Run a register before you run a company

13 years ago, I traded in the manager’s keys of my gas station for a computer, a cubicle, and title of Operations Analyst.  Many titles and office-based jobs later, I continue to call on the skills and experiences from my job as a retail manager nearly every day.

I encourage anyone with ambitions of leading a retail organization, particularly one that depends heavily on employees from all levels of society, to spend a few shifts working at your company’s retail locations.  I promise you will gain experience and perspective that cannot be obtained any other way.  Here’s why:

  1. Cashiers are the face of a retail brand

A select group of consumers may be able to name the CEO of their favorite retailer, but their experience with a brand is shaped by the people they meet behind the counter.  To effectively guide the people who interact with consumers daily, I believe one must get to know those faces of a brand.  My experience with gas station employees introduced me to folks who don’t say a word and folks who will bend your ear for hours; to part-timers who treat a store as though their name is on the sign and managers who don’t care if the site is out of fuel.

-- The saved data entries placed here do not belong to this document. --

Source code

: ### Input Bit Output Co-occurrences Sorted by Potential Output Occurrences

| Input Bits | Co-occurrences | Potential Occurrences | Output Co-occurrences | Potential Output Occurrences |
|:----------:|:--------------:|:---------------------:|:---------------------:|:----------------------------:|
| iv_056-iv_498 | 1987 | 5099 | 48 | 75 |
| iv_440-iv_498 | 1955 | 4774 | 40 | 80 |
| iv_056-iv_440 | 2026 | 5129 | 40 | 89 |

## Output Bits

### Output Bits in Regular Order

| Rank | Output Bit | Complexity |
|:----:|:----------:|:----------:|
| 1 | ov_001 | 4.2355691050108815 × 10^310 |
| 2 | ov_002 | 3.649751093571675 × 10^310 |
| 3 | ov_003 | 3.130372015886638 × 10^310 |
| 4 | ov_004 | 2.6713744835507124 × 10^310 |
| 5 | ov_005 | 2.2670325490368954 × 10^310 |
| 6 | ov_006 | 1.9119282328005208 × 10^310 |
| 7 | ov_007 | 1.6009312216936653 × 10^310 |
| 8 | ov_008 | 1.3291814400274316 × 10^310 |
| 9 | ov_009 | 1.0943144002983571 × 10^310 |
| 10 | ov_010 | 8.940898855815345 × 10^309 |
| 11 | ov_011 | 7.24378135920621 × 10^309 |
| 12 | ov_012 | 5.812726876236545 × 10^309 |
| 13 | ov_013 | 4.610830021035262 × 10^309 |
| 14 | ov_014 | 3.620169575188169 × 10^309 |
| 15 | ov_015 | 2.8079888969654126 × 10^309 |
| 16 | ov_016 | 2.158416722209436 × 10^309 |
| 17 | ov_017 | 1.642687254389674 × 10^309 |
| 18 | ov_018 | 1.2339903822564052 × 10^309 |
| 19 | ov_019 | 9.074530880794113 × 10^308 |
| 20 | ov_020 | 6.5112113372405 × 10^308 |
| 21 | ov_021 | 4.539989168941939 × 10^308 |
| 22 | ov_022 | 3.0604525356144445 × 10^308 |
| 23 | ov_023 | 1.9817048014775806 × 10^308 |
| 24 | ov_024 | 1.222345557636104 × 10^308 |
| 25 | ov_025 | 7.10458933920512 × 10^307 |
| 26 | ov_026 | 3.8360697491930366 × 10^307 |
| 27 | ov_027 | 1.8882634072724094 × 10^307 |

  1. Understand the impact of corporate initiatives

Only by being a cashier for a few shifts can one truly grasp the numerous activities required to keep a gas station clean, stocked, and running smoothly.  I encourage business leaders to assess the impact of adding to/changing operational procedures while setting expectations for results.  Can a cashier serving a shift alone safely perform additional duties?  How does adding a loyalty program impact the amount of time consumers stand in line?

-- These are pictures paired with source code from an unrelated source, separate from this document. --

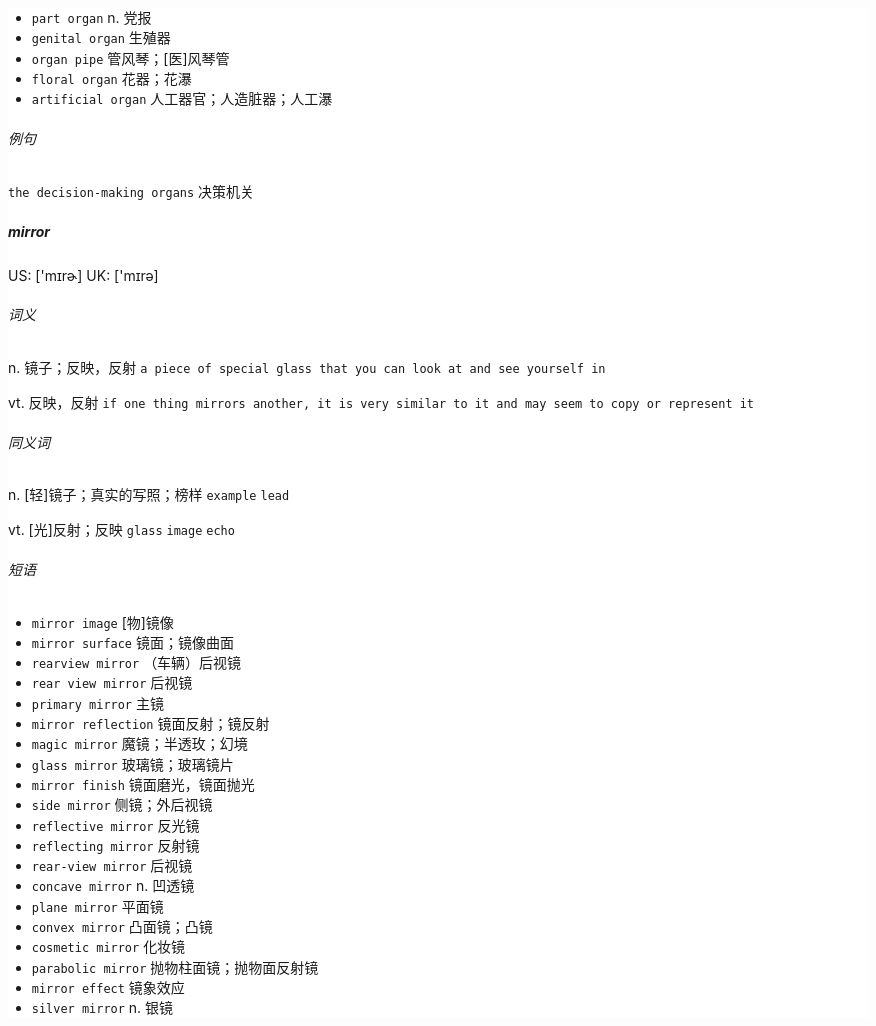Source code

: - `part organ` n. 党报
- `genital organ` 生殖器
- `organ pipe` 管风琴；[医]风琴管
- `floral organ` 花器；花瀑
- `artificial organ` 人工器官；人造脏器；人工瀑

###### 例句

`the decision-making organs`
决策机关


##### mirror

US: ['mɪrɚ]
UK: ['mɪrə]

###### 词义

n. 镜子；反映，反射
`a piece of special glass that you can look at and see yourself in`

vt. 反映，反射
`if one thing mirrors another, it is very similar to it and may seem to copy or represent it`

###### 同义词

n. [轻]镜子；真实的写照；榜样
`example` `lead`

vt. [光]反射；反映
`glass` `image` `echo`


###### 短语

- `mirror image` [物]镜像
- `mirror surface` 镜面；镜像曲面
- `rearview mirror` （车辆）后视镜
- `rear view mirror` 后视镜
- `primary mirror` 主镜
- `mirror reflection` 镜面反射；镜反射
- `magic mirror` 魔镜；半透玫；幻境
- `glass mirror` 玻璃镜；玻璃镜片
- `mirror finish` 镜面磨光，镜面抛光
- `side mirror` 侧镜；外后视镜
- `reflective mirror` 反光镜
- `reflecting mirror` 反射镜
- `rear-view mirror` 后视镜
- `concave mirror` n. 凹透镜
- `plane mirror` 平面镜
- `convex mirror` 凸面镜；凸镜
- `cosmetic mirror` 化妆镜
- `parabolic mirror` 抛物柱面镜；抛物面反射镜
- `mirror effect` 镜象效应
- `silver mirror` n. 银镜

  1. Direct consumer feedback

I can’t seem to collect a receipt from a cashier lately without a plea to fill out a survey using a code at the bottom.  Surveys can provide useful data measuring consumer sentiment, but they can be skewed by disgruntled consumers looking to vent; and by the same person who repeatedly spends a few minutes online in exchange for the chance to win a prize.  Interacting directly with consumers can paint a much clearer picture of how your brand is perceived; how your products stand up against the competition; whether customers are likely to return or take their business elsewhere.  Don’t wait for your company to start trending on social media to decide you need to know what’s really happening in your stores.

What do I do next?

For most retailers, cashiers and consumer-facing staff control a brand.  Working alongside them will reveal underlying motivations that can influence policies and incentives.  Salt Lake City-based Maverik, Inc. recently conducted exit interviews with employees that led to the introduction of an app-based scheduling solution to address a high number of no-shows.  I commend this innovative approach, but wonder how many additional insights could be gained by going one step further?  Placing corporate employees in stores could uncover additional efficiency opportunities to those with the power to enact them.

For any sizable retailer, it is not realistic to work with and meet all consumer facing employees.  That shouldn’t stop you from mandating a reality check for everyone from the CEO on down.  You can learn a lot about how things are really going and how consumers interact with your brand while stocking a cooler and sweeping the lot.